### PROMPT
Take the line containing "日報作成は大きく分けて3つのセクションに分離できます。" and all lines after it, through the end of the material, and repeat them exactly, pictures left out.
■ ■ ■ ■ ■
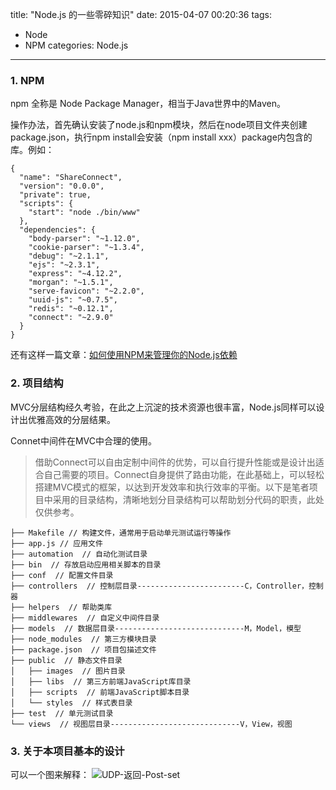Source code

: title: "Node.js 的一些零碎知识"
date: 2015-04-07 00:20:36
tags: 
- Node
- NPM
categories: Node.js
---
### 1. NPM
npm 全称是 Node Package Manager，相当于Java世界中的Maven。

操作办法，首先确认安装了node.js和npm模块，然后在node项目文件夹创建package.json，执行npm install会安装（npm install xxx）package内包含的库。例如：

    {
      "name": "ShareConnect",
      "version": "0.0.0",
      "private": true,
      "scripts": {
        "start": "node ./bin/www"
      },
      "dependencies": {
        "body-parser": "~1.12.0",
        "cookie-parser": "~1.3.4",
        "debug": "~2.1.1",
        "ejs": "~2.3.1",
        "express": "~4.12.2",
        "morgan": "~1.5.1",
        "serve-favicon": "~2.2.0",
        "uuid-js": "~0.7.5",
        "redis": "~0.12.1",
        "connect": "~2.9.0"
      }
    }
    
还有这样一篇文章：[如何使用NPM来管理你的Node.js依赖][1]

### 2. 项目结构

MVC分层结构经久考验，在此之上沉淀的技术资源也很丰富，Node.js同样可以设计出优雅高效的分层结果。

Connet中间件在MVC中合理的使用。

>借助Connect可以自由定制中间件的优势，可以自行提升性能或是设计出适合自己需要的项目。Connect自身提供了路由功能，在此基础上，可以轻松搭建MVC模式的框架，以达到开发效率和执行效率的平衡。以下是笔者项目中采用的目录结构，清晰地划分目录结构可以帮助划分代码的职责，此处仅供参考。

    ├── Makefile // 构建文件，通常用于启动单元测试运行等操作
    ├── app.js // 应用文件
    ├── automation  // 自动化测试目录
    ├── bin  // 存放启动应用相关脚本的目录
    ├── conf  // 配置文件目录
    ├── controllers  // 控制层目录------------------------C，Controller，控制器
    ├── helpers  // 帮助类库
    ├── middlewares  // 自定义中间件目录
    ├── models  // 数据层目录-----------------------------M，Model，模型
    ├── node_modules  // 第三方模块目录
    ├── package.json  // 项目包描述文件
    ├── public  // 静态文件目录
    │   ├── images  // 图片目录
    │   ├── libs  // 第三方前端JavaScript库目录
    │   ├── scripts  // 前端JavaScript脚本目录
    │   └── styles  // 样式表目录
    ├── test  // 单元测试目录
    └── views  // 视图层目录-----------------------------V，View，视图
    
    
### 3. 关于本项目基本的设计
可以一个图来解释：
![UDP-返回-Post-set][2]






  [1]: http://www.infoq.com/cn/articles/msh-using-npm-manage-node.js-dependence
  [2]: http://note.wiz.cn/api/document/files/unzip/66e5c3f6-8482-11e1-a525-00237def97cc/6d3b0fec-73aa-4846-a15d-ff78e296af74.32632/index_files/f76767cb-d24f-4ef4-a718-cc3264db2dde.png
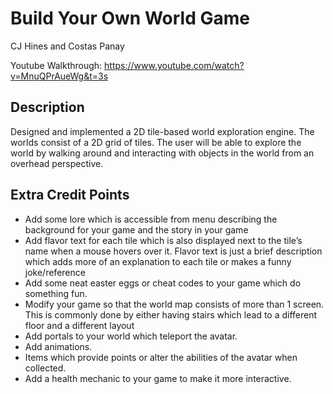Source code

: # Build Your Own World Game
CJ Hines and Costas Panay

Youtube Walkthrough: https://www.youtube.com/watch?v=MnuQPrAueWg&t=3s

## Description
Designed and implemented a 2D tile-based world exploration engine. The worlds consist of a 2D grid of tiles. The user will be able to explore the world by walking around and interacting with objects in the world from an overhead perspective. 

## Extra Credit Points
- Add some lore which is accessible from menu describing the background for your game and the story in your game
- Add flavor text for each tile which is also displayed next to the tile’s name when a mouse hovers over it. Flavor text is just a brief description which adds more of an explanation to each tile or makes a funny joke/reference
- Add some neat easter eggs or cheat codes to your game which do something fun. 
- Modify your game so that the world map consists of more than 1 screen. This is commonly done by either having stairs which lead to a different floor and a different layout
- Add portals to your world which teleport the avatar.
- Add animations.
- Items which provide points or alter the abilities of the avatar when collected.
- Add a health mechanic to your game to make it more interactive.

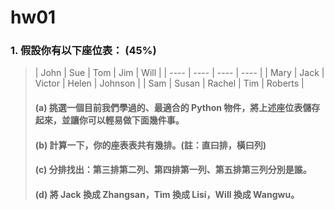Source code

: # hw01
### 1. 假設你有以下座位表： (45%)
>| John | Sue | Tom | Jim | Will |
>| ---- | ---- | ---- | ---- | 
>| Mary | Jack | Victor | Helen | Johnson |
>| Sam | Susan | Rachel | Tim | Roberts |
>#### (a) 挑選一個目前我們學過的、最適合的 Python 物件，將上述座位表儲存起來，並讓你可以輕易做下面幾件事。
>#### (b) 計算一下，你的座表表共有幾排。(註：直曰排，橫曰列)
>#### (c) 分排找出：第三排第二列、第四排第一列、第五排第三列分別是誰。
>#### (d) 將 Jack 換成 Zhangsan，Tim 換成 Lisi，Will 換成 Wangwu。
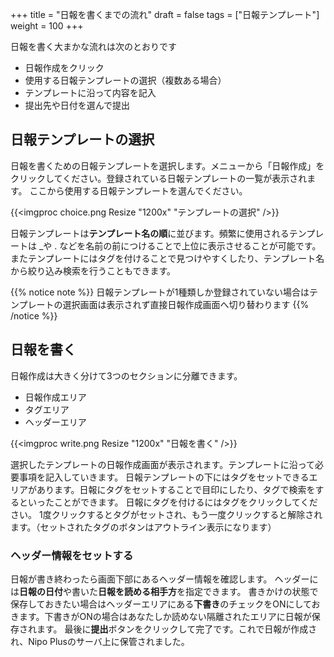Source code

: +++
title = "日報を書くまでの流れ"
draft = false
tags = ["日報テンプレート"]
weight = 100
+++


日報を書く大まかな流れは次のとおりです

- 日報作成をクリック
- 使用する日報テンプレートの選択（複数ある場合）
- テンプレートに沿って内容を記入
- 提出先や日付を選んで提出

## 日報テンプレートの選択


日報を書くための日報テンプレートを選択します。メニューから「日報作成」をクリックしてください。登録されている日報テンプレートの一覧が表示されます。
ここから使用する日報テンプレートを選んでください。

{{<imgproc choice.png Resize "1200x" "テンプレートの選択" />}}

日報テンプレートは**テンプレート名の順**に並びます。頻繁に使用されるテンプレートは _や . などを名前の前につけることで上位に表示させることが可能です。
またテンプレートにはタグを付けることで見つけやすくしたり、テンプレート名から絞り込み検索を行うこともできます。


{{% notice note %}}
日報テンプレートが1種類しか登録されていない場合はテンプレートの選択画面は表示されず直接日報作成画面へ切り替わります
{{% /notice %}}


## 日報を書く

日報作成は大きく分けて3つのセクションに分離できます。

- 日報作成エリア
- タグエリア
- ヘッダーエリア

{{<imgproc write.png Resize "1200x" "日報を書く" />}}


選択したテンプレートの日報作成画面が表示されます。テンプレートに沿って必要事項を記入していきます。
日報テンプレートの下にはタグをセットできるエリアがあります。日報にタグをセットすることで目印にしたり、タグで検索をするといったことができます。
日報にタグを付けるにはタグをクリックしてください。
1度クリックするとタグがセットされ、もう一度クリックすると解除されます。（セットされたタグのボタンはアウトライン表示になります）


### ヘッダー情報をセットする

日報が書き終わったら画面下部にあるヘッダー情報を確認します。
ヘッダーには**日報の日付**や書いた**日報を読める相手方**を指定できます。
書きかけの状態で保存しておきたい場合はヘッダーエリアにある**下書き**のチェックをONにしておきます。下書きがONの場合はあなたしか読めない隔離されたエリアに日報が保存されます。
最後に**提出**ボタンをクリックして完了です。これで日報が作成され、Nipo Plusのサーバ上に保管されました。


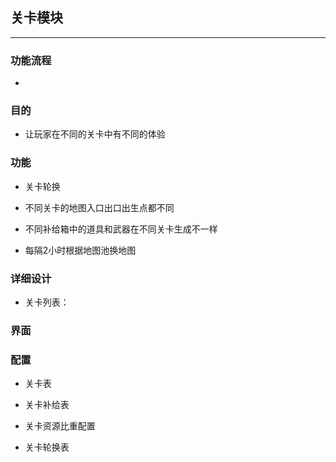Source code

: ## 关卡模块

---

### 功能流程

- 

### 目的
- 让玩家在不同的关卡中有不同的体验

### 功能

- 关卡轮换

- 不同关卡的地图入口出口出生点都不同
- 不同补给箱中的道具和武器在不同关卡生成不一样
- 每隔2小时根据地图池换地图

### 详细设计
- 关卡列表：

### 界面




### 配置
- 关卡表

- 关卡补给表
- 关卡资源比重配置

- 关卡轮换表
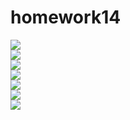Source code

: # homework14


<!DOCTYPE html>
<html lang="en">
<head>
  <meta charset="UTF-8">
  <meta name="viewport" content="width=device-width, initial-scale=1.0">
  <title>Document</title>
</head>
<body>
  <div>
    <image src= "/images/hwkstory01.png"> </image>
    <br>
    <image src="/images/hwkstory02.png"></image>
    <br>
    <image src="/images/hwkstory03.png"></image>
    <br>
    <image src="/images/hwkstory04.png"></image>
    <br>
    <image src="/images/hwkstory05.png"></image>
    <br>
    <image src="/images/hwkstory06.png"></image>
    <br>
    <image src="/images/hwkstory07.png"></image>
    <br>
    

  </div>


</body>
</html>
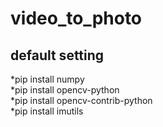  video_to_photo
 ==============
 default setting
 --------------
*pip install numpy  <br/>
*pip install opencv-python <br/>
*pip install opencv-contrib-python <br/>
*pip install imutils <br/>

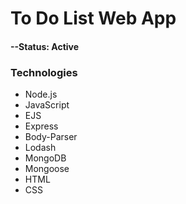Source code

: # To Do List Web App
#### --Status: Active
### Technologies
* Node.js
* JavaScript
* EJS
* Express
* Body-Parser
* Lodash
* MongoDB
* Mongoose
* HTML
* CSS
■ ■ ■ ■ ■
### WRITTEN ANSWER
日報作成は大きく分けて3つのセクションに分離できます。

- 日報作成エリア
- タグエリア
- ヘッダーエリア

{{<imgproc write.png Resize "1200x" "日報を書く" />}}


選択したテンプレートの日報作成画面が表示されます。テンプレートに沿って必要事項を記入していきます。
日報テンプレートの下にはタグをセットできるエリアがあります。日報にタグをセットすることで目印にしたり、タグで検索をするといったことができます。
日報にタグを付けるにはタグをクリックしてください。
1度クリックするとタグがセットされ、もう一度クリックすると解除されます。（セットされたタグのボタンはアウトライン表示になります）


### ヘッダー情報をセットする

日報が書き終わったら画面下部にあるヘッダー情報を確認します。
ヘッダーには**日報の日付**や書いた**日報を読める相手方**を指定できます。
書きかけの状態で保存しておきたい場合はヘッダーエリアにある**下書き**のチェックをONにしておきます。下書きがONの場合はあなたしか読めない隔離されたエリアに日報が保存されます。
最後に**提出**ボタンをクリックして完了です。これで日報が作成され、Nipo Plusのサーバ上に保管されました。


Source code

: ## 关卡模块

---

### 功能流程

- 

### 目的
- 让玩家在不同的关卡中有不同的体验

### 功能

- 关卡轮换

- 不同关卡的地图入口出口出生点都不同
- 不同补给箱中的道具和武器在不同关卡生成不一样
- 每隔2小时根据地图池换地图

### 详细设计
- 关卡列表：

### 界面




### 配置
- 关卡表

- 关卡补给表
- 关卡资源比重配置

- 关卡轮换表
Source code

: # homework14


<!DOCTYPE html>
<html lang="en">
<head>
  <meta charset="UTF-8">
  <meta name="viewport" content="width=device-width, initial-scale=1.0">
  <title>Document</title>
</head>
<body>
  <div>
    <image src= "/images/hwkstory01.png"> </image>
    <br>
    <image src="/images/hwkstory02.png"></image>
    <br>
    <image src="/images/hwkstory03.png"></image>
    <br>
    <image src="/images/hwkstory04.png"></image>
    <br>
    <image src="/images/hwkstory05.png"></image>
    <br>
    <image src="/images/hwkstory06.png"></image>
    <br>
    <image src="/images/hwkstory07.png"></image>
    <br>
    

  </div>


</body>
</html>
  video_to_photo
 ==============
 default setting
 --------------
*pip install numpy  <br/>
*pip install opencv-python <br/>
*pip install opencv-contrib-python <br/>
*pip install imutils <br/>

Source code

: # To Do List Web App
#### --Status: Active
### Technologies
* Node.js
* JavaScript
* EJS
* Express
* Body-Parser
* Lodash
* MongoDB
* Mongoose
* HTML
* CSS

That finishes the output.